After this one they’d fly to Seattle, spend a day seeing the sights for the third time, and then board a ship headed for Alaska. She would have ten days to plot out a matchmaking plan then, but this time she would have to get the job done in only seven, or else they’d have two failures in a row—and they had never had that much bad luck.
She opened her suitcase, hung up her clothing, and put her underwear and nightshirts in a drawer. Then she took her toiletries into the small bathroom. She didn’t mind living out of a suitcase—it was really kind of exciting—but she did miss her huge, oversized bathroom inthe house that she had sold six months ago. That’s when she, Dotty, and Minnie hatched this plan to be snowbirds in residence on cruise ships instead of going to a senior independent living place. Just because they had all turned seventy-five didn’t mean they were ready for a rocking chair.
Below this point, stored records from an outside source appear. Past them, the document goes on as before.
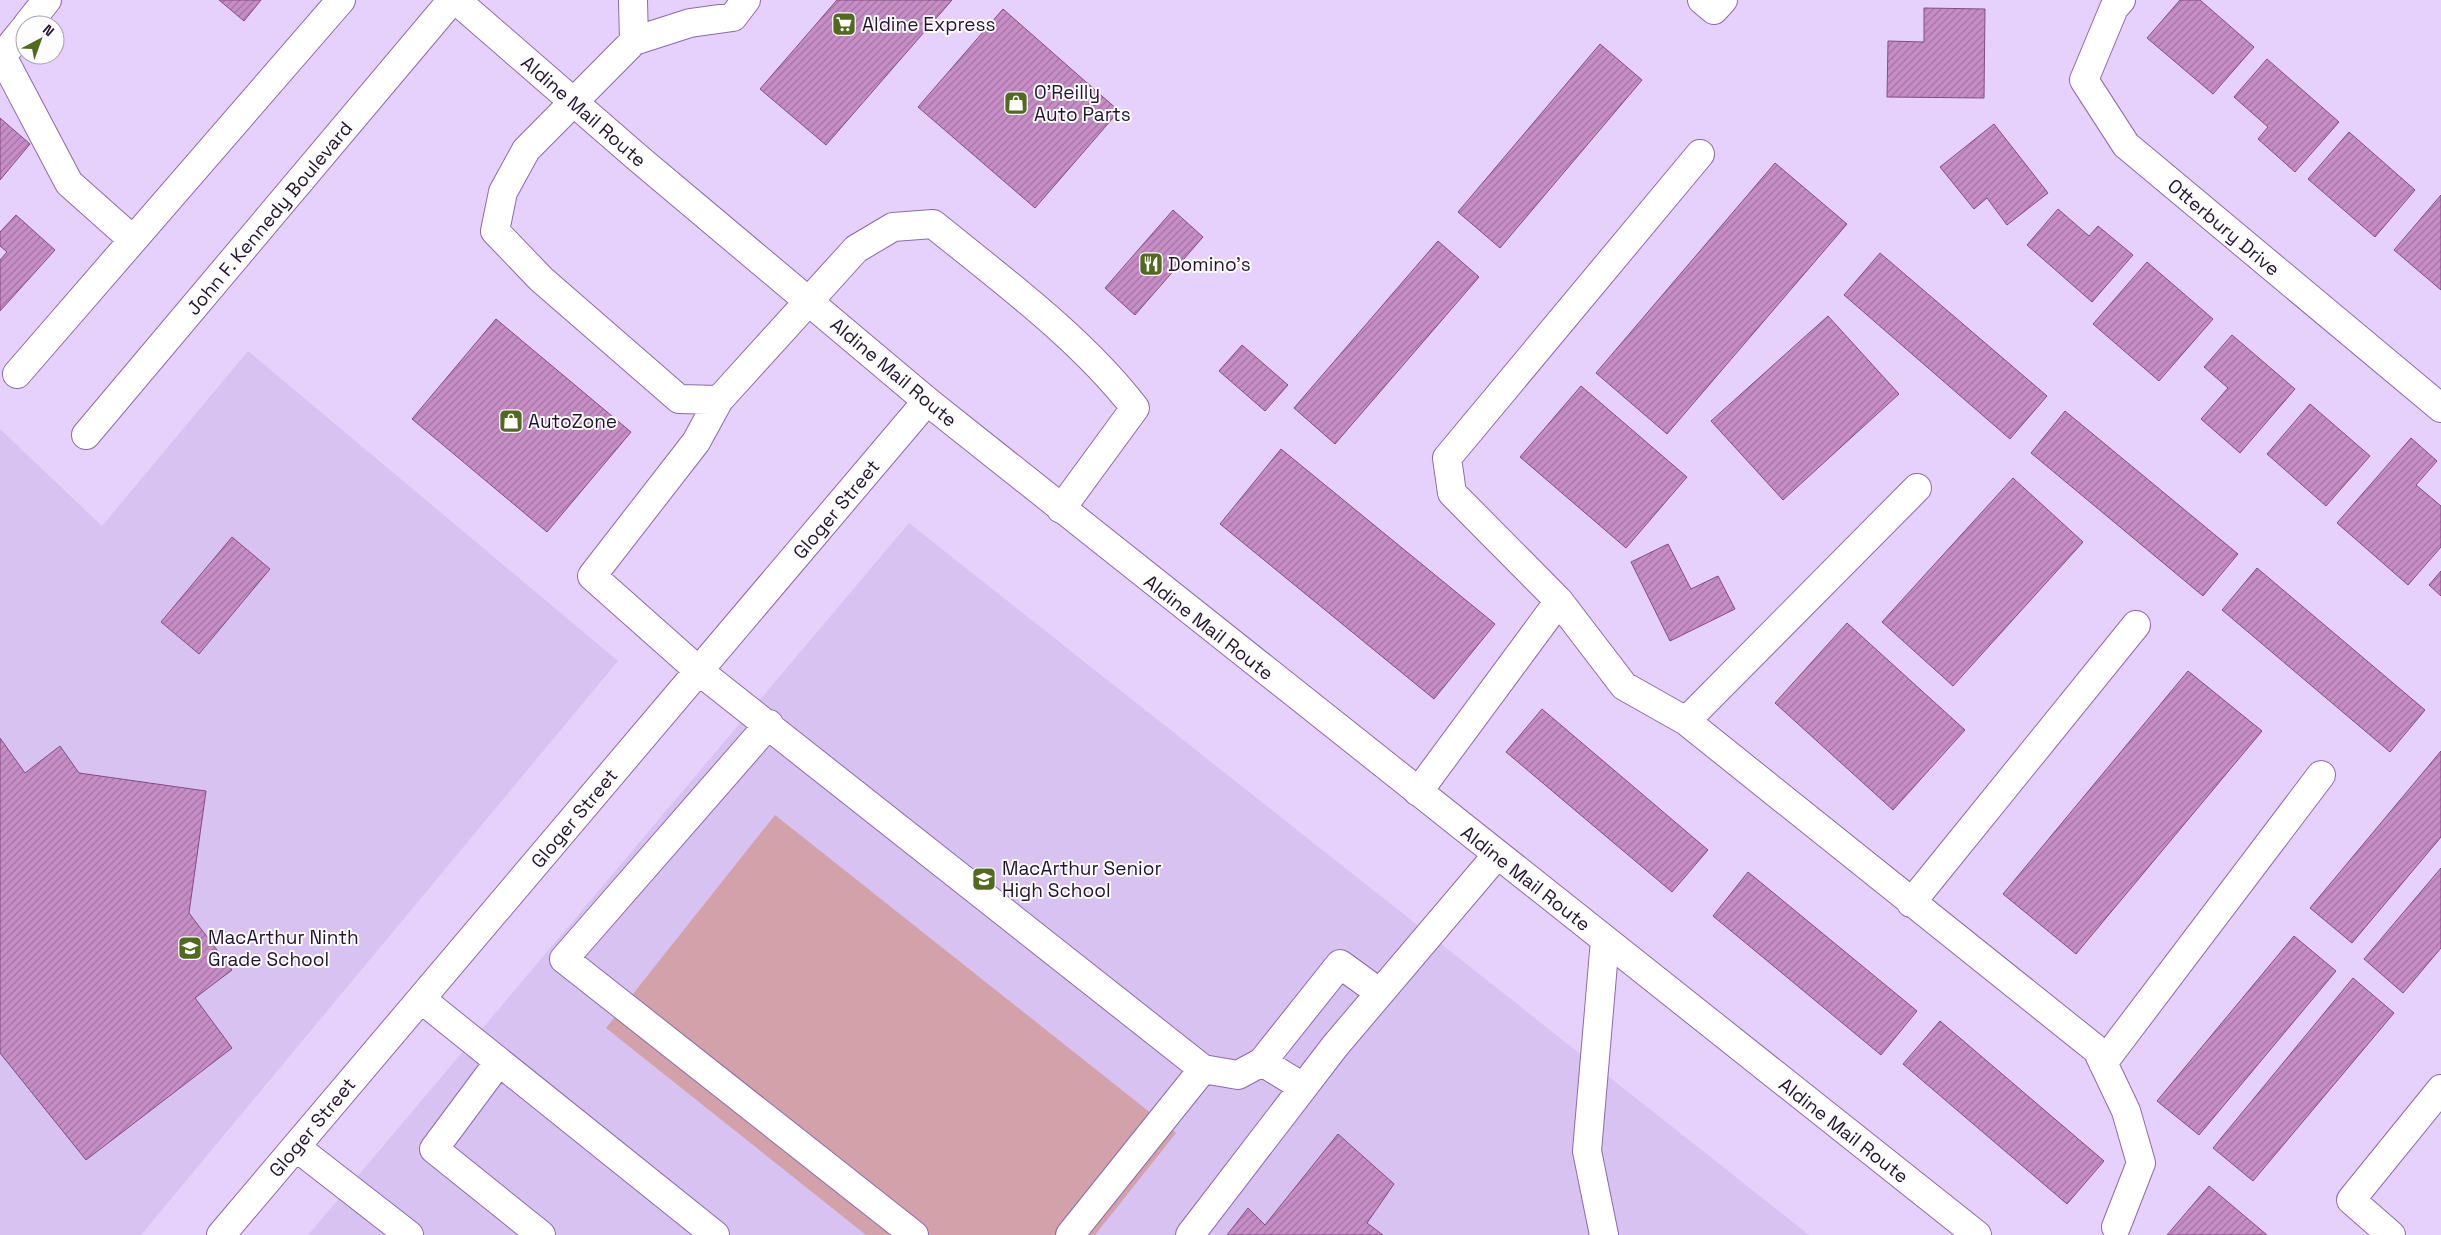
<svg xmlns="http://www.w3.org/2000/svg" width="2441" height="1235" font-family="'Space Grotesk',sans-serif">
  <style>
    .built { fill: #d8c2f1 }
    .garden { fill: #d3a1aa }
    .building { fill: url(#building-hatch); stroke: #834d83 }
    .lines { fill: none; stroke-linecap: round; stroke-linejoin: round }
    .minor-casing { stroke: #8c6aac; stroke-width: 30 }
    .major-casing { stroke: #8c6aac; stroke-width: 30 }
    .minor { stroke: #fff; stroke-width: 28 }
    .major { stroke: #fff; stroke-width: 28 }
    .labels { text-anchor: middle; stroke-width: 4; stroke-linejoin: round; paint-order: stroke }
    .poi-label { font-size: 19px; fill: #22142f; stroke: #fdfdfd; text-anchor: start }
    .street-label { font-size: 19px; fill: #22142f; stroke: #fdfdfd }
  </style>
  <defs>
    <pattern id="building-hatch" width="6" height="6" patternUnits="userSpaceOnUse" patternTransform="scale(1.25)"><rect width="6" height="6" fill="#c78dc7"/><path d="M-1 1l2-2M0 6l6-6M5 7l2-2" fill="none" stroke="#a172a2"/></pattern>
  </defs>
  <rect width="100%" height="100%" fill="#e6d1fd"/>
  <!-- built -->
  <path class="built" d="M 248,351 L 618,661 L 141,1235 L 0,1235 L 0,429 L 102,526 Z
    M 909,523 L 1809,1235 L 308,1235 Z"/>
  <!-- garden -->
  <path class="garden" d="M 775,815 L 1176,1133 L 1095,1235 L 866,1235 L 606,1028 Z"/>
  <!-- building -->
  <path class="building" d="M 219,0 L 261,0 L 244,21 Z
    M 837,0 L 952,0 L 826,145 L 760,89 Z
    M 2180,0 L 2200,0 L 2254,47 L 2213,94 L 2147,38 Z
    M 1924,8 L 1985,9 L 1984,98 L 1887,97 L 1888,41 L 1924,42 Z
    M 1003,9 L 1119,111 L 1035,208 L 918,107 Z
    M 1600,44 L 1642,80 L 1500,248 L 1458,212 Z
    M 2267,59 L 2339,122 L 2295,172 L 2258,139 L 2268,127 L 2234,97 Z
    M 0,118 L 30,144 L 0,180 Z
    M 1994,124 L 2048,193 L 2007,225 L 1987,198 L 1974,209 L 1940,167 Z
    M 2349,132 L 2415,190 L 2375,237 L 2308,179 Z
    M 1775,163 L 1847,224 L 1667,434 L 1596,373 Z
    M 2441,195 L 2441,290 L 2394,250 Z
    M 2058,209 L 2089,236 L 2098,226 L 2133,255 L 2092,302 L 2027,245 Z
    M 1173,210 L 1203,237 L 1135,315 L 1105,288 Z
    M 16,215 L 55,250 L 0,311 L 0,260 L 7,252 L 0,246 L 0,232 Z
    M 1438,241 L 1479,277 L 1335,444 L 1294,408 Z
    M 1880,253 L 2047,396 L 2010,439 L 1844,295 Z
    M 2147,262 L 2213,319 L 2159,381 L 2093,324 Z
    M 1828,316 L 1899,394 L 1783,500 L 1711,421 Z
    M 496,319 L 631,432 L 547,532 L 412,419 Z
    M 2232,335 L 2295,389 L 2240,453 L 2201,419 L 2228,388 L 2204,367 Z
    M 1242,345 L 1288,385 L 1265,411 L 1219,371 Z
    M 1581,386 L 1687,477 L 1626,548 L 1520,457 Z
    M 2310,404 L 2370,456 L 2326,506 L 2267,454 Z
    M 2065,411 L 2238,554 L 2203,596 L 2031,453 Z
    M 2411,438 L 2437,461 L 2416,485 L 2441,506 L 2441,547 L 2408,585 L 2337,523 Z
    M 1281,449 L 1495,624 L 1434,699 L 1220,524 Z
    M 2013,478 L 2083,542 L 1953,686 L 1882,622 Z
    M 232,537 L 270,569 L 199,654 L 161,622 Z
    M 1668,544 L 1691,589 L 1718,576 L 1735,609 L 1670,641 L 1631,562 Z
    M 2257,568 L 2425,710 L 2390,752 L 2222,610 Z
    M 2441,571 L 2441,596 L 2429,585 Z
    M 1847,623 L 1965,730 L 1893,810 L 1775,703 Z
    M 2188,671 L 2262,731 L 2076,954 L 2003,894 Z
    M 1542,709 L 1708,850 L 1672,892 L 1506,752 Z
    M 0,738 L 25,773 L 60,746 L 79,773 L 206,791 L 189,913 L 232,970 L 195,998 L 232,1048 L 86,1160 L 0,1053 Z
    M 2441,751 L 2441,837 L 2352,943 L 2310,908 Z
    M 2441,868 L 2441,948 L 2403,993 L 2364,959 Z
    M 1748,872 L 1917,1011 L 1881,1055 L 1713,916 Z
    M 2294,936 L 2336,971 L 2199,1135 L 2157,1101 Z
    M 2353,978 L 2394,1013 L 2253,1181 L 2213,1148 Z
    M 1940,1021 L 2104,1161 L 2067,1204 L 1903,1064 Z
    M 1338,1134 L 1394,1184 L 1367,1223 L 1383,1235 L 1227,1235 L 1248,1208 L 1265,1225 Z
    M 2209,1186 L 2267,1235 L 2167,1235 Z"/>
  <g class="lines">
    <!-- minor casing -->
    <g class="minor-casing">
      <path id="minor" d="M 633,0 L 634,41
        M 746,0 L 733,17 L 690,23 L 634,41 L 526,150 L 503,192 L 495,231 L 541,279 L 679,399 L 719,400 L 856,249 L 893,227 L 933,224 C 1001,279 1082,339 1135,408 L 1061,509
        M 1702,0 L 1714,10 L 1723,0
        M 2121,0 L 2114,8 L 2084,80 L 2126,145 L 2441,408
        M 27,25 L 47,0
        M 0,55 L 2,56 L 25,28
        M 2,56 L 69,183 L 133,240
        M 17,374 L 341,0
        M 719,400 L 696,442 L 592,576 L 699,671 L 1203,1069 L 1070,1235
        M 86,435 L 452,0
        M 1559,601 L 1624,686 L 1686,721 L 1917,488
        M 1686,721 L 2097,1050 L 2126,1111 L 2141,1163 L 2116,1227
        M 769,724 L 564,959 L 914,1235
        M 1418,792 L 1559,601 L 1452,493 L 1447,458 L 1700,154
        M 1911,903 L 2136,625
        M 421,999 L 715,1235
        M 1262,1062 L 1340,964 L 1380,993
        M 498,1063 L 434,1149 L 541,1235
        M 2103,1063 L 2321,775
        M 1203,1069 L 1238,1075 L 1262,1062 L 1303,1087
        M 296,1147 L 409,1235
        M 221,1235 L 927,401
        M 1190,1235 L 1335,1046 L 1497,855
        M 1604,1235 L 1587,1151 L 1605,940
        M 2391,1235 L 2351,1200 L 2441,1089"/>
    </g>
    <!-- major casing -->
    <g class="major-casing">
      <path id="major" d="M 456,0 L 638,158 L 927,401 L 1977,1235"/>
    </g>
    <!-- minor -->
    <use href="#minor" class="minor"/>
    <!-- major -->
    <use href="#major" class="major"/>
  </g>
  <!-- icons -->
  <defs>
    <g id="supermarket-square" transform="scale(1.25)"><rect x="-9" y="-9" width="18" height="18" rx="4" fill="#506b1e" stroke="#fdfdfd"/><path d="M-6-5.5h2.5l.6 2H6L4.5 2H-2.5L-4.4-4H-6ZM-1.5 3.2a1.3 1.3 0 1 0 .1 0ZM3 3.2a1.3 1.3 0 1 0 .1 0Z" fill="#fff"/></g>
    <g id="shop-square" transform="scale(1.25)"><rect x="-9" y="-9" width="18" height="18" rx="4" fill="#506b1e" stroke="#fdfdfd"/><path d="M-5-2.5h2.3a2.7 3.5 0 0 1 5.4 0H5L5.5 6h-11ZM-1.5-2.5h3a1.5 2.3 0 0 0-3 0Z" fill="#fff"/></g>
    <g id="restaurant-square" transform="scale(1.25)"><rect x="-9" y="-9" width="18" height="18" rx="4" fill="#506b1e" stroke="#fdfdfd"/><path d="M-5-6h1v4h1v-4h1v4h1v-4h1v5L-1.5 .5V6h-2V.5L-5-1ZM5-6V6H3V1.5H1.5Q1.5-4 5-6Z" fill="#fff"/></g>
    <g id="school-square" transform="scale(1.25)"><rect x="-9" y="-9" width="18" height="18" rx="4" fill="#506b1e" stroke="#fdfdfd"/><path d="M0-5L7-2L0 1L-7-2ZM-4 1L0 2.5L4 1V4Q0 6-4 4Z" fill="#fff"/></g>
  </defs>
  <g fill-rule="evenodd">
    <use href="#supermarket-square" x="844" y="24"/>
    <use href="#shop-square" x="1016" y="103"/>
    <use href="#restaurant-square" x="1151" y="264"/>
    <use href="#shop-square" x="511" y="421"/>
    <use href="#school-square" x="984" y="879"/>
    <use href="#school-square" x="190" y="948"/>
  </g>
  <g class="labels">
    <!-- poi labels -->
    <g class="poi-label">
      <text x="862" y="31">Aldine Express</text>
      <text x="1034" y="99">O'Reilly<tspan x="1034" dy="22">Auto Parts</tspan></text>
      <text x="1168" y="271">Domino's</text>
      <text x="528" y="428">AutoZone</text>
      <text x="1002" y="875">MacArthur Senior<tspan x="1002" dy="22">High School</tspan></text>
      <text x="208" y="944">MacArthur Ninth<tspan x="208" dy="22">Grade School</tspan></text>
    </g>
    <!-- street labels -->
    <g class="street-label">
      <text transform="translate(584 111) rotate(41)" y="7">Aldine Mail Route</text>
      <text transform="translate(269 218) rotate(-50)" y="7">John F. Kennedy Boulevard</text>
      <text transform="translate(2224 227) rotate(40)" y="7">Otterbury Drive</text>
      <text transform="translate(894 372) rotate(40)" y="7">Aldine Mail Route</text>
      <text transform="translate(836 509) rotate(-50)" y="7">Gloger Street</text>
      <text transform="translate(1209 627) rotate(38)" y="7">Aldine Mail Route</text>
      <text transform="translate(574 818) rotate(-50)" y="7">Gloger Street</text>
      <text transform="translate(1526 878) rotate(38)" y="7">Aldine Mail Route</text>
      <text transform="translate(312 1127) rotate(-50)" y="7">Gloger Street</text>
      <text transform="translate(1844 1130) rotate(38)" y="7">Aldine Mail Route</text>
    </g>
  </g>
  <!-- north arrow -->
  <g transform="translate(40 40) rotate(41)"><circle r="24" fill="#fdfdfd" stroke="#a5a0ab"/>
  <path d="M0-4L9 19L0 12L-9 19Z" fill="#506b1e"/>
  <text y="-8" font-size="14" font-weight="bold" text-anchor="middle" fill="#22142f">N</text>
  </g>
</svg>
Sookie remembered the conversation that they’d had when Minnie and Dotty asked her to join them. She’d already been trying to think of ways to have more fun than moving into one of those assisted-living homes, and their idea seemed to be perfect.
“It’s cheaper than those places that senior citizens go,” Minnie had done her research before she presented the plan to the other two, “and we don’t have to cook, clean, or even make our own beds.”
“I’ve heard that the food is excellent,” Dotty had said.
Minnie had whipped out a fistful of brochures and laid them on the table. “And if we watch the sales and book in advance, we get a free drink ticket, too. There’s always entertainment, and God knows, it’ll beat having the same people around us all the time.”
“Pushing walkers and watching reruns on the television in the nursing home lobby.” Dotty nodded.
“I’m in,” Sookie said. “Where do I sign? I want to slide up to the Pearly Gates with every ounce of me used completely up. I’ll be hollerin’ for someone to open the gates and let me tell them all about the wonderful life I had the last few years.”